━━ EXCERPT TO READ

This monitor is an excellent all-rounder for those wanting a budget 4K monitor for a variety of use cases: gaming, content consumption, creation, etc. The 27-inch IPS panel boasts 99 percent coverage of the sRGB color spectrum along with "HDR 10" support, though a peak brightness of 450 nits (350 nits typical) means its high dynamic range isn't as good as other true HDR monitors (it isn't VESA HDR certified) but that's not important to a lot of buyers.

While not advertised as an out-and-out gaming monitor, the LG 27UK650-W has several credentials in this area to make it a viable option. It comes with FreeSync, supports Nvidia's G-Sync, and has a 5ms GtG time. You also get additional features such as a black stabilizer, an upscaling function, Dynamic Action Sync for reducing input lag further, and presets for gaming genres such as FPS and RTS titles.

Those willing to spend an extra $200, the similar LG 27UK850 adds a USB Type-C port and VESA 400 certification. Wide viewing angles and a solid build round off the LG's 27UK650-W best elements, but the ~$300 - 350 price (depending on your choice of standard or adjustable stand) for such a great 4K all-rounder is its highlight.

Just as Good

The budget 4K monitor market has become a crowded one as mentioned earlier, with plenty of good options available to consumers. Another model we like is the ViewSonic VX3211-4K, which shares many similar specs and features as LG's 27UK650-W, but comes in a 32-inch size.

Dell's Ultrasharp U2718Q is certainly admired by reviewers and buyers as well, while those who prioritize gaming should check out the Asus MG28UQ.

Best Value Monitor

Acer XFA240 24"

Great | Differentiating Features
Brilliant all-rounder for under $200.

Good | Most Have It
144Hz refresh rate, 1ms response time, FreeSync, G-Sync compatible.

Average | Competitors May Be Better
24 inches isn't big enough for everyone.

For about $200, there are plenty of options available under that price, but our favorite is the Acer XFA240. Acer's display offers an exceptional all-round package for $198. Measuring 24 inches and featuring a 1920 x 1080 resolution, the monitor boasts a 144Hz refresh rate, a 1ms response time, FreeSync, and G-Sync compatibility. The TN panel also features a 350-nit peak brightness, a 1,000:1 contrast ratio, and 8-bit color depth (6-bit + 2-bit FRC).

One might imagine Acer saved money by giving the XFA240 a sub-par build, but you'd be wrong. The construction is sturdy with ergonomic adjustments and you get two 2W built-in speakers, belying its budget nature -- you even get screws for the 100mm VESA mount.

Color accuracy isn't a weak point, either, as it's great straight out of the box and so is the contrast, while ports are made up of a DisplayPort 1.2, HDMI 1.4 with MHL, and Dual-Link DVI-D. Twenty-four inches might not be enough for some, but the Acer XFA240's spec sheet and features are amazing for a sub-$200 monitor. If you're on a budget and want a display for work and play, this is a great choice.

━━━━
━━ SUPPLIED MATERIAL

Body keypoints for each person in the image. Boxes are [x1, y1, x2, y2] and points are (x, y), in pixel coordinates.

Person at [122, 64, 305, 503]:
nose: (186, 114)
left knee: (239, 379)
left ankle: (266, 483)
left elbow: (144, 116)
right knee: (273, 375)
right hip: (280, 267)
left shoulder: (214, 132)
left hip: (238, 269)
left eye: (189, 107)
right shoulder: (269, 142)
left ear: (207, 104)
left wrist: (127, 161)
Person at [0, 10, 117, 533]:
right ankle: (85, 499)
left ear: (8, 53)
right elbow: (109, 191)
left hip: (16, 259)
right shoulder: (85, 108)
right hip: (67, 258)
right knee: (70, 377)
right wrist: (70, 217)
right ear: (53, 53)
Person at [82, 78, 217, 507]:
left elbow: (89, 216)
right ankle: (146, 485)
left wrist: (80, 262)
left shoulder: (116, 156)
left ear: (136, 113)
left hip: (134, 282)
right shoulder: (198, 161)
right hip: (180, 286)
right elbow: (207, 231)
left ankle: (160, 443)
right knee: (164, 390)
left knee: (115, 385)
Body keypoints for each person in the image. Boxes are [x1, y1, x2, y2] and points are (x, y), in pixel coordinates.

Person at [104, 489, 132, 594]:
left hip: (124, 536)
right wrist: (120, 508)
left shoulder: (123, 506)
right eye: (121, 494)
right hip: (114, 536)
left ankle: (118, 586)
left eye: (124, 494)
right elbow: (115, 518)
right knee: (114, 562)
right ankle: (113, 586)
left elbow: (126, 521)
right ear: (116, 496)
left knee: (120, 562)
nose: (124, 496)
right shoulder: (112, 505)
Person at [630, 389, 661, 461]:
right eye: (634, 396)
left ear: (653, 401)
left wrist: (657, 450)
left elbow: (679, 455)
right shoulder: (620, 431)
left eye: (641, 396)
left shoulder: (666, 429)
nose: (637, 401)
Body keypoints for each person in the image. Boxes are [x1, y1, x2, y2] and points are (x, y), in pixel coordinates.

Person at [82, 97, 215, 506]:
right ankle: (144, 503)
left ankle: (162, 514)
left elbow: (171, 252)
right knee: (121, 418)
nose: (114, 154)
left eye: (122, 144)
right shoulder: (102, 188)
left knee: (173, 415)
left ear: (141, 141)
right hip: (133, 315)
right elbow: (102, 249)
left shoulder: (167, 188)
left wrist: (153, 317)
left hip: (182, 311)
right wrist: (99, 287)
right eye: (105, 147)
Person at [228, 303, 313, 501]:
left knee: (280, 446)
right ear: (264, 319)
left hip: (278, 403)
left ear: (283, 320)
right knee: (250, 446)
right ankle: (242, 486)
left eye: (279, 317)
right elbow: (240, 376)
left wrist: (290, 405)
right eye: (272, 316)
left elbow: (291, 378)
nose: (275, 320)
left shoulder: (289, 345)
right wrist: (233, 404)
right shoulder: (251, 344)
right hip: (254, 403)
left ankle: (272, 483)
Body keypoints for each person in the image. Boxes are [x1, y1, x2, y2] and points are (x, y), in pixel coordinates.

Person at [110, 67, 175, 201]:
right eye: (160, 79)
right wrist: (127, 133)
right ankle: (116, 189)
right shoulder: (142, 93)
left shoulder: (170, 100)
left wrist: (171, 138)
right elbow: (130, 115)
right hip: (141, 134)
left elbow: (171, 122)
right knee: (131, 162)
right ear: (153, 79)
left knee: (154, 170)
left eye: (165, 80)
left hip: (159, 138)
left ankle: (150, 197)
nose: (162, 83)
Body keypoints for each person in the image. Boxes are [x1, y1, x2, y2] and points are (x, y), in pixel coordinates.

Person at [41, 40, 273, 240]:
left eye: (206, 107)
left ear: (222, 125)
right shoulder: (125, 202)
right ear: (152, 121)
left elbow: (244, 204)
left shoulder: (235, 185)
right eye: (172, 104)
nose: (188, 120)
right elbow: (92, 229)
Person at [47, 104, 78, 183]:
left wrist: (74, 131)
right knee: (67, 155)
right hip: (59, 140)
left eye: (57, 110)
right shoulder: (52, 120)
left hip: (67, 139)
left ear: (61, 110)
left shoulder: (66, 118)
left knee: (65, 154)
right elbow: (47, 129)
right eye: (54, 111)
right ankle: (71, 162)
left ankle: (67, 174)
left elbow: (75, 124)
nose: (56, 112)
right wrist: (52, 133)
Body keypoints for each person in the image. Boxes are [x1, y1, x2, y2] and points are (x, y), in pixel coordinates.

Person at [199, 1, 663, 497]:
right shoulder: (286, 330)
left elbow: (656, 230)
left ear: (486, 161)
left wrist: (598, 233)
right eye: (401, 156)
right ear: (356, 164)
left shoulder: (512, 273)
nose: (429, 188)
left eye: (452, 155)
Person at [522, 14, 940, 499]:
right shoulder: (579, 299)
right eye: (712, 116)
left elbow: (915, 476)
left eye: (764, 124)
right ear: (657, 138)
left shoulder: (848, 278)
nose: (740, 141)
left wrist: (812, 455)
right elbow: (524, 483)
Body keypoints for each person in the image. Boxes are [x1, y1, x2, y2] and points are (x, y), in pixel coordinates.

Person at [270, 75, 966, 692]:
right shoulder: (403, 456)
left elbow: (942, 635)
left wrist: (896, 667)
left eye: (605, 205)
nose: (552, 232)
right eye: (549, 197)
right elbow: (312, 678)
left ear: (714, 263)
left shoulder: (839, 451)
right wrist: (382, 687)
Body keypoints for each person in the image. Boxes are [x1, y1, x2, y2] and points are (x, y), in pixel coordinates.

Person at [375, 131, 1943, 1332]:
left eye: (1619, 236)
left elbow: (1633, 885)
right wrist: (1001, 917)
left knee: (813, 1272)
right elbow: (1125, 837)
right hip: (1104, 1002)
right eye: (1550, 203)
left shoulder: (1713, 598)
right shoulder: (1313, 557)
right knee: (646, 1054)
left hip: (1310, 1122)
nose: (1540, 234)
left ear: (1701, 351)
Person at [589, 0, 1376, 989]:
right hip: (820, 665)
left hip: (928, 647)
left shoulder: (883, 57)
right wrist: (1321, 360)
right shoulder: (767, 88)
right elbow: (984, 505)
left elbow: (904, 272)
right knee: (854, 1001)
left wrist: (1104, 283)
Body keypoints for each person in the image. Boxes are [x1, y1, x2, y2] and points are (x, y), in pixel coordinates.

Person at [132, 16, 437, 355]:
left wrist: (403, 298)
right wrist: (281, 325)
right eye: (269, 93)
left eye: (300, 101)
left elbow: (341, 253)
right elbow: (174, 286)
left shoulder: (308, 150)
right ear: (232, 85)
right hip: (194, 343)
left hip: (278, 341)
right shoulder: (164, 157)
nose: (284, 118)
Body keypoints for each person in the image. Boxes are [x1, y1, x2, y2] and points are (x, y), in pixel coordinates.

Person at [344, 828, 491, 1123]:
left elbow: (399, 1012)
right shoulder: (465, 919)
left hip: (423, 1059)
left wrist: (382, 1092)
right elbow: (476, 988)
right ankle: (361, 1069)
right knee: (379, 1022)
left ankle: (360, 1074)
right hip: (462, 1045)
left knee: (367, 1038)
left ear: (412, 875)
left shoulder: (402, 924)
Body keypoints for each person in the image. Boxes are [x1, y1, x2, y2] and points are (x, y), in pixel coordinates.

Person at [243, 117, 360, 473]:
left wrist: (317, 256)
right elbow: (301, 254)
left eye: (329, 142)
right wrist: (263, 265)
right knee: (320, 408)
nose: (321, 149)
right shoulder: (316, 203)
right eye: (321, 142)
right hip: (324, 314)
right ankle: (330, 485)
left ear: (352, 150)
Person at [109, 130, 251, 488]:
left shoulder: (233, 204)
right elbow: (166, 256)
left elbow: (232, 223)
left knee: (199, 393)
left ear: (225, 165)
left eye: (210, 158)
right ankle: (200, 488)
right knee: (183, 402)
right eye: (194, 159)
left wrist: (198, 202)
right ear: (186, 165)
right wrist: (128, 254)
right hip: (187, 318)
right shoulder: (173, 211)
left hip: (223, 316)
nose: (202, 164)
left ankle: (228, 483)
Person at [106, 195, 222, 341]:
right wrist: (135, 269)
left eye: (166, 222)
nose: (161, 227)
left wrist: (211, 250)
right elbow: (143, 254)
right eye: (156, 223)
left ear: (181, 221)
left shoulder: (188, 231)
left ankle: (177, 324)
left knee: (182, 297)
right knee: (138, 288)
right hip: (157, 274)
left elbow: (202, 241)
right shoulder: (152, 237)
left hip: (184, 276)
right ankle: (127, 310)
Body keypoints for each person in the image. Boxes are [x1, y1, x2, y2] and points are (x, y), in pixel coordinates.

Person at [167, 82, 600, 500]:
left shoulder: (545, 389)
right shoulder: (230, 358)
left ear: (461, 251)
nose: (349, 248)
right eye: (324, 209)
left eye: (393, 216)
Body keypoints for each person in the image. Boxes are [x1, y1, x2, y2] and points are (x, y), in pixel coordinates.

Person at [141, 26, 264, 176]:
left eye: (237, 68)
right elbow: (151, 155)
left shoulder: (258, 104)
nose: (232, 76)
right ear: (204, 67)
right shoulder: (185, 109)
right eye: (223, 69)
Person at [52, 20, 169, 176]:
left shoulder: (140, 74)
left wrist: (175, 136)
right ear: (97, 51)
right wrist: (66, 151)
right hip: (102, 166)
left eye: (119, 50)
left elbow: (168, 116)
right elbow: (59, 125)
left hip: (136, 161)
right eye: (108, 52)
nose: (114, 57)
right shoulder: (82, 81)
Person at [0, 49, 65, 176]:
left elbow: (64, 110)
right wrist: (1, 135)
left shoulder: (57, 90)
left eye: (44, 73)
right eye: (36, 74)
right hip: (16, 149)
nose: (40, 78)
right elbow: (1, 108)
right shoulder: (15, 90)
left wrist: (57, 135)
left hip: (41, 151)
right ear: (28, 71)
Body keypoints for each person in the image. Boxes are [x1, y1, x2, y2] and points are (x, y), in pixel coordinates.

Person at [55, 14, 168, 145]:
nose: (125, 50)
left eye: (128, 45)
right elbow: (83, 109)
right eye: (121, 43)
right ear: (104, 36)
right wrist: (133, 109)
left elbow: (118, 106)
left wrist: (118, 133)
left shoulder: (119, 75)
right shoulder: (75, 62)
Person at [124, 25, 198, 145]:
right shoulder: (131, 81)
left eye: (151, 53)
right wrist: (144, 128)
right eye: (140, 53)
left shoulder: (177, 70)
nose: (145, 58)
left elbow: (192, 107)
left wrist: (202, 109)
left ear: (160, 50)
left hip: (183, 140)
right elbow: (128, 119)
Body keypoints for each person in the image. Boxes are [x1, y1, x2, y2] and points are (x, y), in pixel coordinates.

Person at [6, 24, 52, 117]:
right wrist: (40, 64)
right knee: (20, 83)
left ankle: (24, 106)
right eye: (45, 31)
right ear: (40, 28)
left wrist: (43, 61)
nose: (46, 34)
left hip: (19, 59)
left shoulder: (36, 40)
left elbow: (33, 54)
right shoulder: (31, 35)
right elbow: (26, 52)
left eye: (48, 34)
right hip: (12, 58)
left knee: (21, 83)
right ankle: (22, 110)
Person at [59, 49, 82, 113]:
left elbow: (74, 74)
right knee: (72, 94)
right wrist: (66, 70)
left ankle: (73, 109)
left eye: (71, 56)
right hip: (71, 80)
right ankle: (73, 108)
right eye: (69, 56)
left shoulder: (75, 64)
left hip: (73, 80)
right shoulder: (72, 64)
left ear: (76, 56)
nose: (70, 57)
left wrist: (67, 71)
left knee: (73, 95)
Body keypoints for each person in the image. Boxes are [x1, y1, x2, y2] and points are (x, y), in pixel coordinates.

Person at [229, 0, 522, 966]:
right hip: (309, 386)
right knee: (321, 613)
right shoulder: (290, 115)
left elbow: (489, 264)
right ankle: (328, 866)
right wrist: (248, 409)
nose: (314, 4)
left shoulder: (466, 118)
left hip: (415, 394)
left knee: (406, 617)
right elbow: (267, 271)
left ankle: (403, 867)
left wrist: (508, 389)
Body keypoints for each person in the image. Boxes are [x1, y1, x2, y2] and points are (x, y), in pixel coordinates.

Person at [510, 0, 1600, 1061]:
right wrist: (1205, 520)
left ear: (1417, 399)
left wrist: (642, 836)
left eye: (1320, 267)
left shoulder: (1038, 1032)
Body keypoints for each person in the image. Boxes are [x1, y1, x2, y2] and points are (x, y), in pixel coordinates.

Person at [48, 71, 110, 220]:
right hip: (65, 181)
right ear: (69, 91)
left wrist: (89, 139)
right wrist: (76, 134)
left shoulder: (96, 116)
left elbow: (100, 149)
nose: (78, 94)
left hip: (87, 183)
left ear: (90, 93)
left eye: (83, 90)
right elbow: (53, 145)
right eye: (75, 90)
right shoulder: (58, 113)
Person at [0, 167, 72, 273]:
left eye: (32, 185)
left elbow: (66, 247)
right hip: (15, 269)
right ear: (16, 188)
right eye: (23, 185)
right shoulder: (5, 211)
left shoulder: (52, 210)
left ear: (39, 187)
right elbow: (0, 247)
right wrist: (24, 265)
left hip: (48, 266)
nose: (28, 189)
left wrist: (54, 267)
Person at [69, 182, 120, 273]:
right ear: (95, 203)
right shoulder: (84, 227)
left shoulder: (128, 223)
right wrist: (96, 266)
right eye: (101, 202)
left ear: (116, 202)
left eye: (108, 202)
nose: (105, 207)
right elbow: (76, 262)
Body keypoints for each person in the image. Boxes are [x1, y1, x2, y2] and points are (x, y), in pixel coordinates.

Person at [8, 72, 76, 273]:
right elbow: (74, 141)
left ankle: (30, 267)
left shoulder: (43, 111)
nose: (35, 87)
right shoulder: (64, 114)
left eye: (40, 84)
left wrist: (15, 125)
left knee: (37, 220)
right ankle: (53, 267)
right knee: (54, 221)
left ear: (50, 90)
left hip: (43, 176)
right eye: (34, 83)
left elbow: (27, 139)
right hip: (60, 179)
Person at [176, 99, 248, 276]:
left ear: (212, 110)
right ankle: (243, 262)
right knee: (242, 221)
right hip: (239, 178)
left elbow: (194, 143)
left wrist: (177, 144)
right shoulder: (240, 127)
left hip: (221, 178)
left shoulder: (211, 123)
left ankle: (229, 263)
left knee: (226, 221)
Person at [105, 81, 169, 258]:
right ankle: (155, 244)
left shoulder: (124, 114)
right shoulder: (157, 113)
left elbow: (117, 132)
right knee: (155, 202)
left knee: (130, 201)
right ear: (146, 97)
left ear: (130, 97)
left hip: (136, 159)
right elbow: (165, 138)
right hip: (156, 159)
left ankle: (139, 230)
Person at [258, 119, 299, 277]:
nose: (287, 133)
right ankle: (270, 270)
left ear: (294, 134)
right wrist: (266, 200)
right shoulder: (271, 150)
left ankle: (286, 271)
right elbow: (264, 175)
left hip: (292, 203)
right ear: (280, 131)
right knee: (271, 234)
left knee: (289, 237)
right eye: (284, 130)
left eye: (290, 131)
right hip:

━━━━

→ **WHAT IS REQUIRED**: Write out the monitor review word for word, from "Those willing to" up to and including "is its highlight.".

→ **RESPONSE AREA**:
Those willing to spend an extra $200, the similar LG 27UK850 adds a USB Type-C port and VESA 400 certification. Wide viewing angles and a solid build round off the LG's 27UK650-W best elements, but the ~$300 - 350 price (depending on your choice of standard or adjustable stand) for such a great 4K all-rounder is its highlight.